Art education is a very broad term when it comes to educating students about the arts. This includes photography, graphic design, visual, and book arts. This is a lot to cover and include in lessons during a school year. My goal is to expose my students to various types of art throughout the course of their elementary years with me. There are a few go-to artists I teach my students about every school year because I feel they encompass what it means to be a fine artist. Below is a list of artists I include each year in all of my lessons. Some of them I have briefly written about because, not only are they my favorite, but there is something about each of these artists I believe my students can relate to.
My Go-to Artists
Cindy Sherman– Sherman is an American photographer and film director. She’s most famous for portraits of herself dressed as other roles or characters such as an author, director, make-up artist, hairstylist, and model. Cindy Sherman’s photography is great inspiration for a photography lesson in the classroom. Also, her success as a woman shows students and young ladies that not all artist are men and only painters; there is a place for women in the art world as well. In today’s age children and even adults take selfies or download apps that filter or change our faces into animals or another person.

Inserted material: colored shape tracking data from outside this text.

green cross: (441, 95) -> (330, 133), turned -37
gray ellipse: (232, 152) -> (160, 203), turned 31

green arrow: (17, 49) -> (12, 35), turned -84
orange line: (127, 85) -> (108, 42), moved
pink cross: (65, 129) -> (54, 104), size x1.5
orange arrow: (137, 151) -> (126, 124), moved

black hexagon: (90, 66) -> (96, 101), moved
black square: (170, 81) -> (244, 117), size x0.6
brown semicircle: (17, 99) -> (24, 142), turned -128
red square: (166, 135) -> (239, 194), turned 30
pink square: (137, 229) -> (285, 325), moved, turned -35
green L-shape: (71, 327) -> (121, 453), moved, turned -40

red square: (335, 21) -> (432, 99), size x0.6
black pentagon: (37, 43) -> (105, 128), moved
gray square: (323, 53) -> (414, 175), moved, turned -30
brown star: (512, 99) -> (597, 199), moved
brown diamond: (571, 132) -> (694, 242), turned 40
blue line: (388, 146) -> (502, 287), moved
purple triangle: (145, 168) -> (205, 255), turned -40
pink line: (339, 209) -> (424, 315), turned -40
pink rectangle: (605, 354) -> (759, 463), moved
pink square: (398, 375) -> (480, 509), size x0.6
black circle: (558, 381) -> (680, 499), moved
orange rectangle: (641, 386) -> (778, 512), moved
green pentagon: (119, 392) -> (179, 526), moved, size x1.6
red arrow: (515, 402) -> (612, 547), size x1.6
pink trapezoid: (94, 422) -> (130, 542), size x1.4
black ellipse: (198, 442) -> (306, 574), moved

Frida Kahlo– Frida’s work moves and motivates me more than any other artist known to man! I love and admire her confidence as a woman and her outlook on life regardless of the unfortunate events that have happened to her. I love showing some of her portraits to my students when we are learning about self-portraiture and how to convey an autobiography in the picture with visual imagery. She is also a major topic during Hispanic Heritage Month in my art room.
Andy Warhol– Warhol was an American artist who was a leading figure in the Pop Art movement, which is one of my students’ favorite art eras to learn about each year. His works explore the relationship between artistic expression, celebrity culture, and advertisements which became more popular in the 1960’s. Warhol used a variety of media, including painting, silk screen printing, photography, film, and sculpture and all of those are visible in his artwork. Warhol’s work has inspiration behind many printmaking and advertisement lessons I do with my fourth and fifth-grade students each year.
Even though these aren’t all of the artist I teach my students about, I feel that these artists listed and described are so relatable to my students. Their artworks are a huge inspiration behind numerous art lessons I have created to engage my students and to incorporate pop culture.
Vincent van Gogh
If you could incorporate an artist inspired lesson (reading, writing prompt, arts and craft activity) into your grade level classroom who would it be? Why?